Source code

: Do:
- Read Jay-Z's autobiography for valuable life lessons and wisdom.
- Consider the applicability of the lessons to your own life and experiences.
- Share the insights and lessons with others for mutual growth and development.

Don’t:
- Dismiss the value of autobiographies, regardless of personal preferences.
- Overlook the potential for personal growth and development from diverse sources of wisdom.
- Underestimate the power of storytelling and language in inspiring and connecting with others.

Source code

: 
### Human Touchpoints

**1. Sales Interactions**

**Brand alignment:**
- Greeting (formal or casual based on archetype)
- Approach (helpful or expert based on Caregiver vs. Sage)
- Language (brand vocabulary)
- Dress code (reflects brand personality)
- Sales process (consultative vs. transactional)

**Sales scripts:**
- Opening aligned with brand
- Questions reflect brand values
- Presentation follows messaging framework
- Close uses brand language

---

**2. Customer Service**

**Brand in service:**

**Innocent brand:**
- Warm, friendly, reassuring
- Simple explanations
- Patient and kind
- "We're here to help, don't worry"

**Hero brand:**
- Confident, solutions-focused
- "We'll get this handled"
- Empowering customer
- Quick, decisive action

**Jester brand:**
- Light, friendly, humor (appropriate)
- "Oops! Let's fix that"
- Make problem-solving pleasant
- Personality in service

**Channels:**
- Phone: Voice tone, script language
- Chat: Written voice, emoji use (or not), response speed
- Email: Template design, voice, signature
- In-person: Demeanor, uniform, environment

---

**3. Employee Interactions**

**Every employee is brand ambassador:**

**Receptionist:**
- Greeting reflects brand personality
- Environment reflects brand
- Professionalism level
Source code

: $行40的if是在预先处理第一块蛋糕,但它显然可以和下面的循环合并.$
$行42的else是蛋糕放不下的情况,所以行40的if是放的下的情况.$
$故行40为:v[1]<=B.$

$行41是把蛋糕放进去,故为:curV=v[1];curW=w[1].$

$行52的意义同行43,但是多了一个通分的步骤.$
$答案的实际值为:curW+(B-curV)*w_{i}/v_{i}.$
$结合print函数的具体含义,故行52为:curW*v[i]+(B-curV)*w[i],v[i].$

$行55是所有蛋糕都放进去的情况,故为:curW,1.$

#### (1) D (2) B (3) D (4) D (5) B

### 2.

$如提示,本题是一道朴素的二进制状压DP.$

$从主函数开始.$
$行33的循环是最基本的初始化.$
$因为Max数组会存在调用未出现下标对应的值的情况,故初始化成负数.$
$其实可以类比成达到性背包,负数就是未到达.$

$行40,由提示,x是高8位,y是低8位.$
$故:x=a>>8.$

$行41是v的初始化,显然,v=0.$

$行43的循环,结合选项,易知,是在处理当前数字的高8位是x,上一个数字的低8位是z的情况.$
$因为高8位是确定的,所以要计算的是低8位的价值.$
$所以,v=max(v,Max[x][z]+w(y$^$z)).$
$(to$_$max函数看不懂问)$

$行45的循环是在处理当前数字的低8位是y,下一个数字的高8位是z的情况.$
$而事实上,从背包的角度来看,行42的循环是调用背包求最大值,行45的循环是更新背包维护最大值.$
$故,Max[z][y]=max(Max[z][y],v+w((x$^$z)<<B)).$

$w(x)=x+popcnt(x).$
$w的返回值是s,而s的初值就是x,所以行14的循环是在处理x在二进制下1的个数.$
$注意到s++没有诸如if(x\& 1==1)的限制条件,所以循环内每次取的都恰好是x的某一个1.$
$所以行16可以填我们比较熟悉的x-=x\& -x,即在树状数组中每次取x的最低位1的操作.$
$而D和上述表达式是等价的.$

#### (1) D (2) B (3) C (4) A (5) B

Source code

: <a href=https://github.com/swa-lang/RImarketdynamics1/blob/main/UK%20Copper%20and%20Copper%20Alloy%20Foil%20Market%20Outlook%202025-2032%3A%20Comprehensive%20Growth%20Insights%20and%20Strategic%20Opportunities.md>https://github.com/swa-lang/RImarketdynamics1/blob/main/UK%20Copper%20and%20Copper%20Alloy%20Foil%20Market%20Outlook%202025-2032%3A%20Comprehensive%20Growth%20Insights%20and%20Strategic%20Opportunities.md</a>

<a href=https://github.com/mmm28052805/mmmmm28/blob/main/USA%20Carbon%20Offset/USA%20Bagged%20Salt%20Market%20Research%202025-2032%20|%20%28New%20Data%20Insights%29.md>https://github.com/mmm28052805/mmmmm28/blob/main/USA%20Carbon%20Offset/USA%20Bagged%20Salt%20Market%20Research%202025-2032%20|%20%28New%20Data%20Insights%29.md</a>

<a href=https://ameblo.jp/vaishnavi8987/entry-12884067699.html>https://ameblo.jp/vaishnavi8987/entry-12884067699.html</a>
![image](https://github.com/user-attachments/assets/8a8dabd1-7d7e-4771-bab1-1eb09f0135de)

▶ [Problem to solve] Every record should be retyped so that it matches the original exactly.

▶ [The completed task]
Source code

: Do:
- Read Jay-Z's autobiography for valuable life lessons and wisdom.
- Consider the applicability of the lessons to your own life and experiences.
- Share the insights and lessons with others for mutual growth and development.

Don’t:
- Dismiss the value of autobiographies, regardless of personal preferences.
- Overlook the potential for personal growth and development from diverse sources of wisdom.
- Underestimate the power of storytelling and language in inspiring and connecting with others.

Source code

: 
### Human Touchpoints

**1. Sales Interactions**

**Brand alignment:**
- Greeting (formal or casual based on archetype)
- Approach (helpful or expert based on Caregiver vs. Sage)
- Language (brand vocabulary)
- Dress code (reflects brand personality)
- Sales process (consultative vs. transactional)

**Sales scripts:**
- Opening aligned with brand
- Questions reflect brand values
- Presentation follows messaging framework
- Close uses brand language

---

**2. Customer Service**

**Brand in service:**

**Innocent brand:**
- Warm, friendly, reassuring
- Simple explanations
- Patient and kind
- "We're here to help, don't worry"

**Hero brand:**
- Confident, solutions-focused
- "We'll get this handled"
- Empowering customer
- Quick, decisive action

**Jester brand:**
- Light, friendly, humor (appropriate)
- "Oops! Let's fix that"
- Make problem-solving pleasant
- Personality in service

**Channels:**
- Phone: Voice tone, script language
- Chat: Written voice, emoji use (or not), response speed
- Email: Template design, voice, signature
- In-person: Demeanor, uniform, environment

---

**3. Employee Interactions**

**Every employee is brand ambassador:**

**Receptionist:**
- Greeting reflects brand personality
- Environment reflects brand
- Professionalism level
Source code

: $行40的if是在预先处理第一块蛋糕,但它显然可以和下面的循环合并.$
$行42的else是蛋糕放不下的情况,所以行40的if是放的下的情况.$
$故行40为:v[1]<=B.$

$行41是把蛋糕放进去,故为:curV=v[1];curW=w[1].$

$行52的意义同行43,但是多了一个通分的步骤.$
$答案的实际值为:curW+(B-curV)*w_{i}/v_{i}.$
$结合print函数的具体含义,故行52为:curW*v[i]+(B-curV)*w[i],v[i].$

$行55是所有蛋糕都放进去的情况,故为:curW,1.$

#### (1) D (2) B (3) D (4) D (5) B

### 2.

$如提示,本题是一道朴素的二进制状压DP.$

$从主函数开始.$
$行33的循环是最基本的初始化.$
$因为Max数组会存在调用未出现下标对应的值的情况,故初始化成负数.$
$其实可以类比成达到性背包,负数就是未到达.$

$行40,由提示,x是高8位,y是低8位.$
$故:x=a>>8.$

$行41是v的初始化,显然,v=0.$

$行43的循环,结合选项,易知,是在处理当前数字的高8位是x,上一个数字的低8位是z的情况.$
$因为高8位是确定的,所以要计算的是低8位的价值.$
$所以,v=max(v,Max[x][z]+w(y$^$z)).$
$(to$_$max函数看不懂问)$

$行45的循环是在处理当前数字的低8位是y,下一个数字的高8位是z的情况.$
$而事实上,从背包的角度来看,行42的循环是调用背包求最大值,行45的循环是更新背包维护最大值.$
$故,Max[z][y]=max(Max[z][y],v+w((x$^$z)<<B)).$

$w(x)=x+popcnt(x).$
$w的返回值是s,而s的初值就是x,所以行14的循环是在处理x在二进制下1的个数.$
$注意到s++没有诸如if(x\& 1==1)的限制条件,所以循环内每次取的都恰好是x的某一个1.$
$所以行16可以填我们比较熟悉的x-=x\& -x,即在树状数组中每次取x的最低位1的操作.$
$而D和上述表达式是等价的.$

#### (1) D (2) B (3) C (4) A (5) B

Source code

: <a href=https://github.com/swa-lang/RImarketdynamics1/blob/main/UK%20Copper%20and%20Copper%20Alloy%20Foil%20Market%20Outlook%202025-2032%3A%20Comprehensive%20Growth%20Insights%20and%20Strategic%20Opportunities.md>https://github.com/swa-lang/RImarketdynamics1/blob/main/UK%20Copper%20and%20Copper%20Alloy%20Foil%20Market%20Outlook%202025-2032%3A%20Comprehensive%20Growth%20Insights%20and%20Strategic%20Opportunities.md</a>

<a href=https://github.com/mmm28052805/mmmmm28/blob/main/USA%20Carbon%20Offset/USA%20Bagged%20Salt%20Market%20Research%202025-2032%20|%20%28New%20Data%20Insights%29.md>https://github.com/mmm28052805/mmmmm28/blob/main/USA%20Carbon%20Offset/USA%20Bagged%20Salt%20Market%20Research%202025-2032%20|%20%28New%20Data%20Insights%29.md</a>

<a href=https://ameblo.jp/vaishnavi8987/entry-12884067699.html>https://ameblo.jp/vaishnavi8987/entry-12884067699.html</a>
![image](https://github.com/user-attachments/assets/8a8dabd1-7d7e-4771-bab1-1eb09f0135de)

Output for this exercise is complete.